Mientras el feminismo fue considerado un movimiento protagonizado por unas cuantas mujeres locas que se dedicaban a reclamar derechos para todas (a la sexualidad, al propio cuerpo, al aborto, al trabajo, a la libertad, contra la violencia, etc.) la mayor parte de la sociedad lo observaba con cierta condescendencia. Muchas mujeres se distanciaban de las feministas por considerarlas poco «femeninas», aunque luego con el tiempo se beneficiaran de las reformas que aquellas descocadas propiciaron. Muchos hombres progresitas compartían las reivindicaciones, pero la inmensa mayoría las veía con cierto desdén y desprecio. Muchos, con cierto paternalismo, alentaban sus demandas dándoles golpecitos en la espalda, y algunos no podían dejar de hacer el viejo chiste de «yo soy feministo, porque me gustan mucho las mujeres». En fin, mientras no se tocaran los privilegios masculinos ni representara cambios reales en el statu quo y todo quedara en unas cuantas manifestaciones para celebrar el día 8 de marzo, todo estaba bien. Había que ser modernos.
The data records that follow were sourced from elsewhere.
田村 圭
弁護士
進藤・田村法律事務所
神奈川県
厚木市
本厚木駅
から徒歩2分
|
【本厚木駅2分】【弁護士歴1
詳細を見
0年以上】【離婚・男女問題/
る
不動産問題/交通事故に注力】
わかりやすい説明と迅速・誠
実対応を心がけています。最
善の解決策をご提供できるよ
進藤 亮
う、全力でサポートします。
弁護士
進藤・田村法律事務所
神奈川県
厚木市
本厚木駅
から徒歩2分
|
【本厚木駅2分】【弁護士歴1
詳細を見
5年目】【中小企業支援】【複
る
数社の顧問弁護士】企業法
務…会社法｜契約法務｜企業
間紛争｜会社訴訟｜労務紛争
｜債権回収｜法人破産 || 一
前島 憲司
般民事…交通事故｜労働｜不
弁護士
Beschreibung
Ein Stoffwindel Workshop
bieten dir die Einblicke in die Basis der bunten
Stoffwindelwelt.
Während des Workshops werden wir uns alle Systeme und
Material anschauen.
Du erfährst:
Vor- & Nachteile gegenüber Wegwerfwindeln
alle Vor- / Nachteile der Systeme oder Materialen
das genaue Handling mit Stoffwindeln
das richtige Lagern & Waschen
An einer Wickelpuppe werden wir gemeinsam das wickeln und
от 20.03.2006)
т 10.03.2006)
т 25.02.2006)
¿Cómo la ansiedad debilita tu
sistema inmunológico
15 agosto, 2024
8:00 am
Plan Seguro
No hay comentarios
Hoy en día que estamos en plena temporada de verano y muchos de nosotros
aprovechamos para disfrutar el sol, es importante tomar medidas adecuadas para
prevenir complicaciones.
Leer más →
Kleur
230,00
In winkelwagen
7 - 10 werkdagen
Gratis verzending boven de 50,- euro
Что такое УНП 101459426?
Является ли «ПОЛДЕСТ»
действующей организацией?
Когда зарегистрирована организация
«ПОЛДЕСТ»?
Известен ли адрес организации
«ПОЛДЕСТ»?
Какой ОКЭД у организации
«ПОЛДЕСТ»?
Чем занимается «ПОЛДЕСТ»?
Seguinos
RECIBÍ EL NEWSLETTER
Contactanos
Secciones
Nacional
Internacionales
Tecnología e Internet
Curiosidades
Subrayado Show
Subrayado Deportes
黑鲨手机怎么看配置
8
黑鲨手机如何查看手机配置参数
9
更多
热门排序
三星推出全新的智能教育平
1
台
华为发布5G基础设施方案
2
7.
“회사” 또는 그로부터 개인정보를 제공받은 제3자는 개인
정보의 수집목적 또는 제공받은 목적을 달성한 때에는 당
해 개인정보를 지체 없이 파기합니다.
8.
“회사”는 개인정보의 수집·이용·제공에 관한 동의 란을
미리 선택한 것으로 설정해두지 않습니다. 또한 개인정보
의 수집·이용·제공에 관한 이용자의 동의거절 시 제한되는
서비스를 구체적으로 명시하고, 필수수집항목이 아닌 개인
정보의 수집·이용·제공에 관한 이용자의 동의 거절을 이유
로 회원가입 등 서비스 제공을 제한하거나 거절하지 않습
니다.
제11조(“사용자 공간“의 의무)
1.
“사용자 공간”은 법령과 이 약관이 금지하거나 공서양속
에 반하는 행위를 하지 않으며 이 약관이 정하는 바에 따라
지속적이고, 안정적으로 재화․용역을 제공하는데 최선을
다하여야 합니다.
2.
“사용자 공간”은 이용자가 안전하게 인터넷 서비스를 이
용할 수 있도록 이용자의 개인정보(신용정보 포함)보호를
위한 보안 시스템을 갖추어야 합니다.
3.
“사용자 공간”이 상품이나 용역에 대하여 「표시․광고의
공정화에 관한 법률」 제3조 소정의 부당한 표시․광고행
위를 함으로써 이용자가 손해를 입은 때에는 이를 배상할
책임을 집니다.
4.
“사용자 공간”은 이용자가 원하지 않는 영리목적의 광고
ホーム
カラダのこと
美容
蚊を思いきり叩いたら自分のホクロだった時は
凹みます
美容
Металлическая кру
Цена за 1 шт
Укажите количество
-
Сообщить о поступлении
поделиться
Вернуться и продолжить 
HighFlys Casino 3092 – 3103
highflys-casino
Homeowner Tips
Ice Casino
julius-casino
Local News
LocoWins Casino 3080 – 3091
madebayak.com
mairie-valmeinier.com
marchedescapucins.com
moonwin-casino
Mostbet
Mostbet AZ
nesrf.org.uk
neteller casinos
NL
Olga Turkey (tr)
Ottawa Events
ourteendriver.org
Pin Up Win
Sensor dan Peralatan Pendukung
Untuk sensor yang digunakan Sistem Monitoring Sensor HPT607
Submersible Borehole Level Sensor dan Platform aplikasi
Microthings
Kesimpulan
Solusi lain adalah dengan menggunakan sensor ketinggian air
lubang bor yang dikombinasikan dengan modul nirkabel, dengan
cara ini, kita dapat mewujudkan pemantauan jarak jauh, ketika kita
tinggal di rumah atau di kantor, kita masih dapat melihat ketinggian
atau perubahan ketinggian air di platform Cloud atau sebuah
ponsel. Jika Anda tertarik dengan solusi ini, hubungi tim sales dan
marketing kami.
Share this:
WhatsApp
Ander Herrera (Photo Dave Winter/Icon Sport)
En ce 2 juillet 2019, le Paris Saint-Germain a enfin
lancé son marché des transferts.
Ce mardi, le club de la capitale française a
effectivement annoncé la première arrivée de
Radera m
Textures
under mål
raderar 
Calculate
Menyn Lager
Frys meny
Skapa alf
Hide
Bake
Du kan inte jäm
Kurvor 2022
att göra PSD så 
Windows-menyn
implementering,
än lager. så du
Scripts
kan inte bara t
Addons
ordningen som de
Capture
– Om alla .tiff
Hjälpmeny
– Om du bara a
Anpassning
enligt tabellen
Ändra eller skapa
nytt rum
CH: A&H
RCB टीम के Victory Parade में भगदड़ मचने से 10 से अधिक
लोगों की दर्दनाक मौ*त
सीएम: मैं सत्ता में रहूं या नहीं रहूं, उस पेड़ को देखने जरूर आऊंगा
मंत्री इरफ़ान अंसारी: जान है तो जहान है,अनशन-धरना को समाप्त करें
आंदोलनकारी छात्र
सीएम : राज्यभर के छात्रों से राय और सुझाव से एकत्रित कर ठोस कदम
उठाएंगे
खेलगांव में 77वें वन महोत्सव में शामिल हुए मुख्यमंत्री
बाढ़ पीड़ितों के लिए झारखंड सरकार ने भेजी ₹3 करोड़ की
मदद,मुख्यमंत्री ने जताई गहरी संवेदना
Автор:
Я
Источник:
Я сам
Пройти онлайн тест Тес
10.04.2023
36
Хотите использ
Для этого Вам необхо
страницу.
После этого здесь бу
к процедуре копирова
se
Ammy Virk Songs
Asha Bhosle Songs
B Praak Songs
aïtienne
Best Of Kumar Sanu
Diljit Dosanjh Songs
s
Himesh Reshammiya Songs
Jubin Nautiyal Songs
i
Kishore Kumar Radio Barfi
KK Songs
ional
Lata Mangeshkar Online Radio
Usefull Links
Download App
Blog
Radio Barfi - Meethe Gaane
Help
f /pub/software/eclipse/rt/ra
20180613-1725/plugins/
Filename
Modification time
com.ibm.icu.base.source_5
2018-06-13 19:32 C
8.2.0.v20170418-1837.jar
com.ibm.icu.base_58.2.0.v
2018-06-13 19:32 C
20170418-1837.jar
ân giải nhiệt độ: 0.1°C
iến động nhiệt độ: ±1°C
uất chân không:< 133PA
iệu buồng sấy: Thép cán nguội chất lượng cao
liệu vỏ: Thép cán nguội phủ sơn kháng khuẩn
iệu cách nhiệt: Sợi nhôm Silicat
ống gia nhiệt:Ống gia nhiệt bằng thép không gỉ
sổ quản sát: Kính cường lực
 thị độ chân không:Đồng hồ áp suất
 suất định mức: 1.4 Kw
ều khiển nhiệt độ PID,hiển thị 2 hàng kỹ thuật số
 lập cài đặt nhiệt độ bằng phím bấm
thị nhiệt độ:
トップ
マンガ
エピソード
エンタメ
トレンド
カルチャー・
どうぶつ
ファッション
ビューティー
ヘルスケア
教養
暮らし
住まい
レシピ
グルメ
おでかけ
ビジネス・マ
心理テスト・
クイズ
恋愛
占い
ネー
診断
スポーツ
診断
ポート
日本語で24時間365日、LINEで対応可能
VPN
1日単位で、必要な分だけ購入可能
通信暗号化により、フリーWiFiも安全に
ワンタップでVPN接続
Cuando aquellas primeras demandas y reivindicaciones (que hoy nos parecen tan sensatas y razonables que resulta escandaloso que hubiera que reclamarlas) se fueron concretando en medidas reales, en leyes, en un cambio progresivo en el estado de conciencia de la mayoría de las mujeres, que ya podían declarar que estaban a favor de la igualdad aunque no eran feministas, el recelo empezó a crecer entre el colectivo masculino. Muchos empezaron a despotricar contra las medidas de acción positiva, contra las cuotas, contra la ley integral contra la violencia, contra lo que ahora llaman «ideología de género». Empezaron a sentirse amenazados, a calificar de feminazis a las mujeres que seguían luchando por una sociedad igualitaria. Es decir, mejor.
En lugar de preocuparse de la violencia ancestral que unos hombres han ejercido contra otros hombres a lo largo de la historia (y contra las mujeres, claro) empezaron a inventar una violencia que apenas existe, a considerarlas unas revanchistas, a acusarlas de beneficiarse de las leyes, de quedarse con los hijos y los bienes en caso de divorcio. A esquilmarlos. En definitiva, en lugar de cuestionar la masculinidad tradicional y aceptar la larga historia de desigualdad que han tenido que afrontar las mujeres, y que todavía persiste, y comprometerse con una revisión crítica de su propio rol, han decidido iniciar una pertinaz involución hacia ninguna parte. No van a revertir la situación porque la razón está de nuestro lado y las feministas volveremos a salir a la calle si hace falta. Y ahora somos muchas más.